Snap Art

Can Alien Skin’s Snap Art bring the full effects?

Alien Skin boldly states that Snap Art features “a variety of brushes, pencils, pastels and pens, as well as an assortment of canvas and paper types”. The problem is, so do Photoshop’s native filter effects – so what’s left to say about this plug-in that Adobe’s graphics editor doesn’t already offer?

Well, put simply, Snap Art is a tool for lazy designers and makes absolutely no apologies for it. Once added to your plug-ins folder, any number of traditional artistic styles can then be applied to your image, all of which look fantastic and save you lots of time and effort.

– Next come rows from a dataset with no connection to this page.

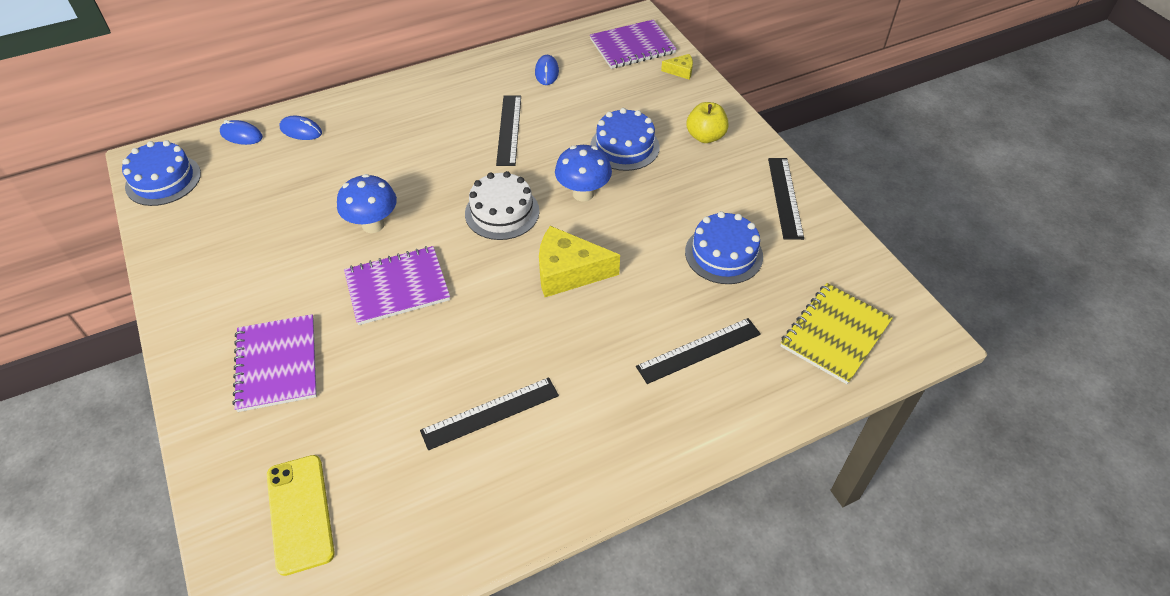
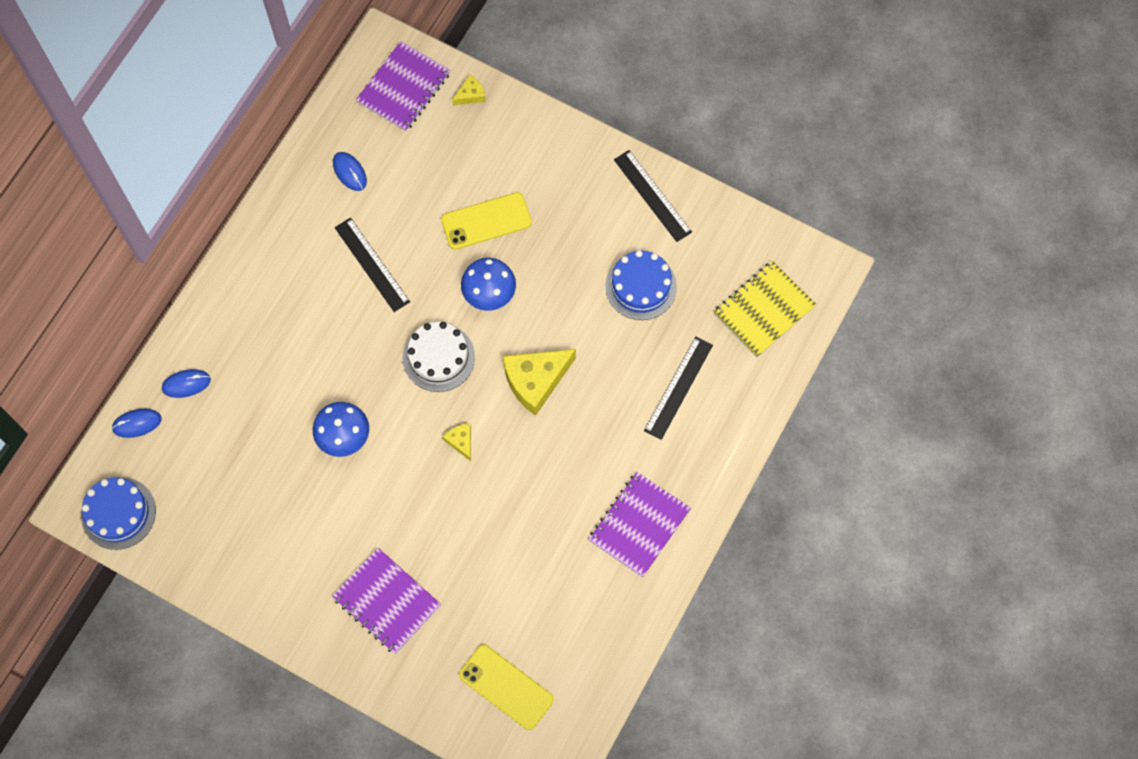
camera: 35 degrees left, 20 degrees up
purple notebook [344,246,450,325] -> purple notebook moved to [588,472,691,577]
black ruler [420,377,559,450] -> none
blue cake [590,108,660,171] -> yellow phone [441,192,532,249]
yellow apple [687,102,729,143] -> none
yellow notebook [781,283,893,384] -> yellow notebook turned 45 degrees clockwise [713,261,817,357]
none -> yellow cheese [443,424,471,461]

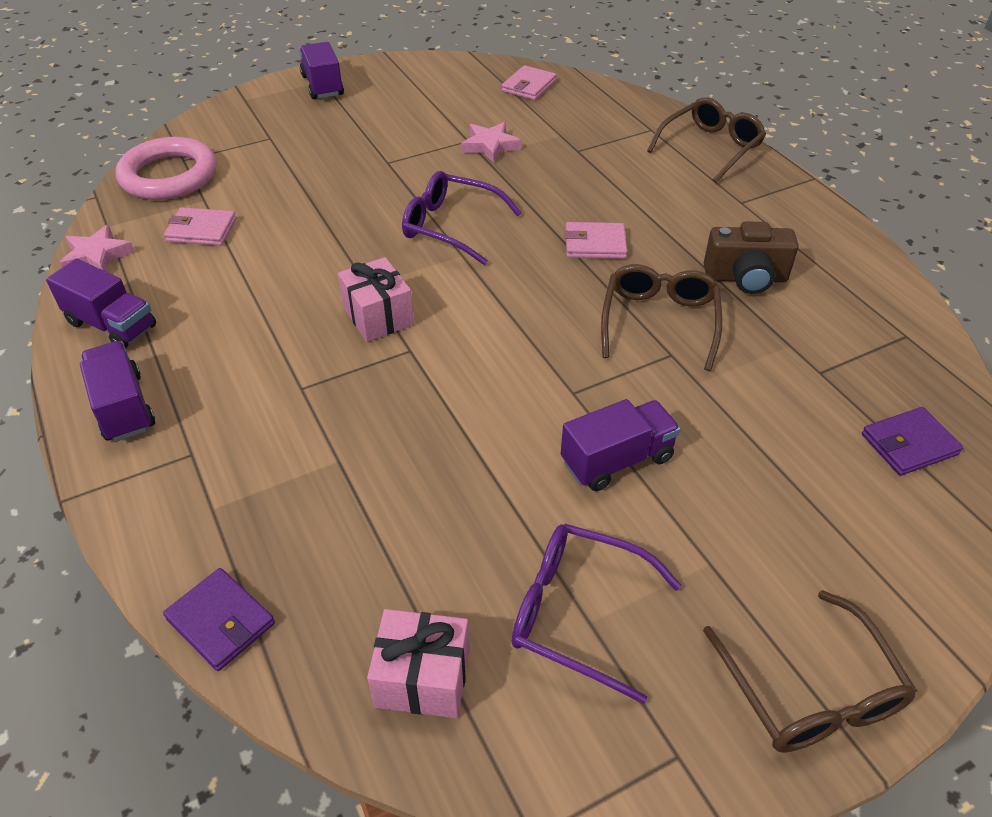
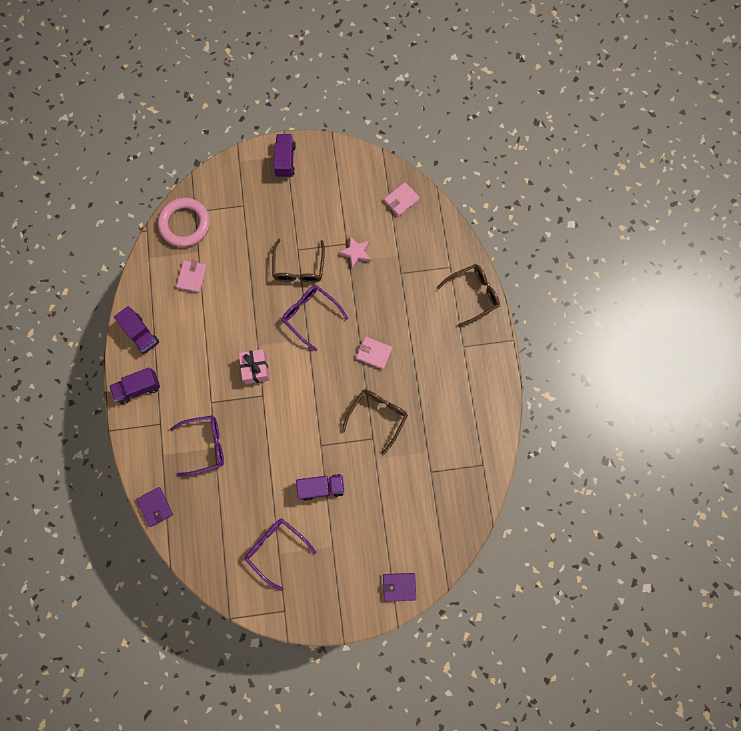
camera: 20 degrees right, 30 degrees up
pink star [59,225,135,272] -> none
purple truck [80,341,155,442] -> purple truck turned 105 degrees counterclockwise [109,367,160,404]
pink wallet [164,207,236,246] -> pink wallet turned 75 degrees clockwise [176,260,207,293]
pink gift [367,609,470,718] -> none
brown glasses [703,590,917,753] -> brown glasses moved to [272,239,325,283]
brown camera [704,221,798,294] -> none
purple wallet [862,407,963,476] -> purple wallet moved to [382,573,416,602]
none -> purple glasses [170,416,224,476]

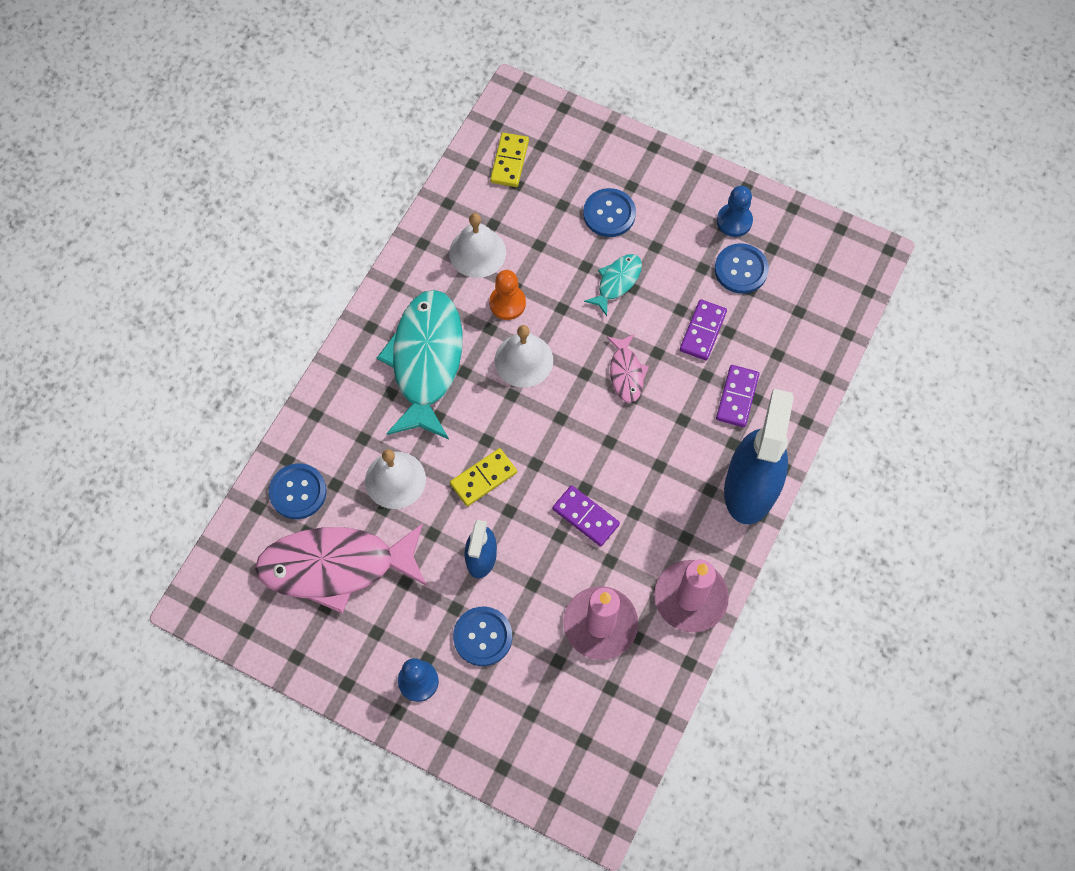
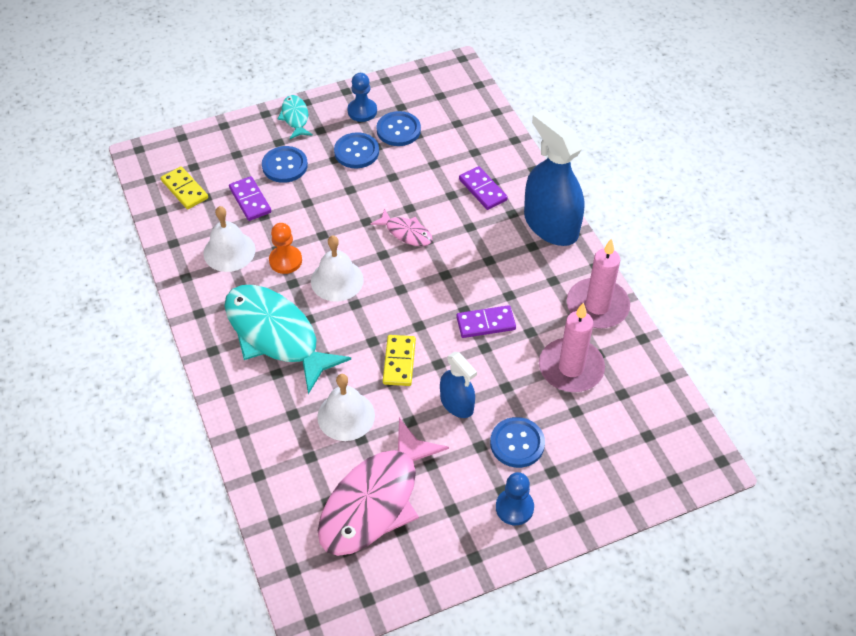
camera: 50 degrees left, 15 degrees down
blue button [269,463,327,519] -> blue button moved to [334,132,379,168]
turquoise fish [584,254,642,316] -> turquoise fish moved to [278,95,313,139]
purple domino [680,299,727,360] -> purple domino moved to [229,176,271,221]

The ten key filters in Snap Art are: Pastel, Impasto, Oil Painting, Colour Pencil, Comics, Pencil Sketch, Pointillism, Stylize, Watercolour, and Pen and Ink. They’re all incredibly straightforward and produce excellent results. The Comic effect, in particular, posterizes colour and shading to give a truly impressive Pop Art effect, and the Oil Painting filters bring globulous lumps of paint to the canvas.

It’s true that all of these effects can, to an extent, be created in established apps such as Photoshop and Painter. In-built filters aside, all of Snap Art’s features depend on colour blends, shading and halftone manipulation, augmented by a brush stroke, sketch or stylise filter.

Snap Art, however, manages to make these effects more immediate, making the task much easier. Usefully, you can check a real-time preview to fine-tune the individual filter adjustments (of which there are roughly double those of Photoshop’s natural filters), save the results to new layers and generally expand on any natural artistic effects.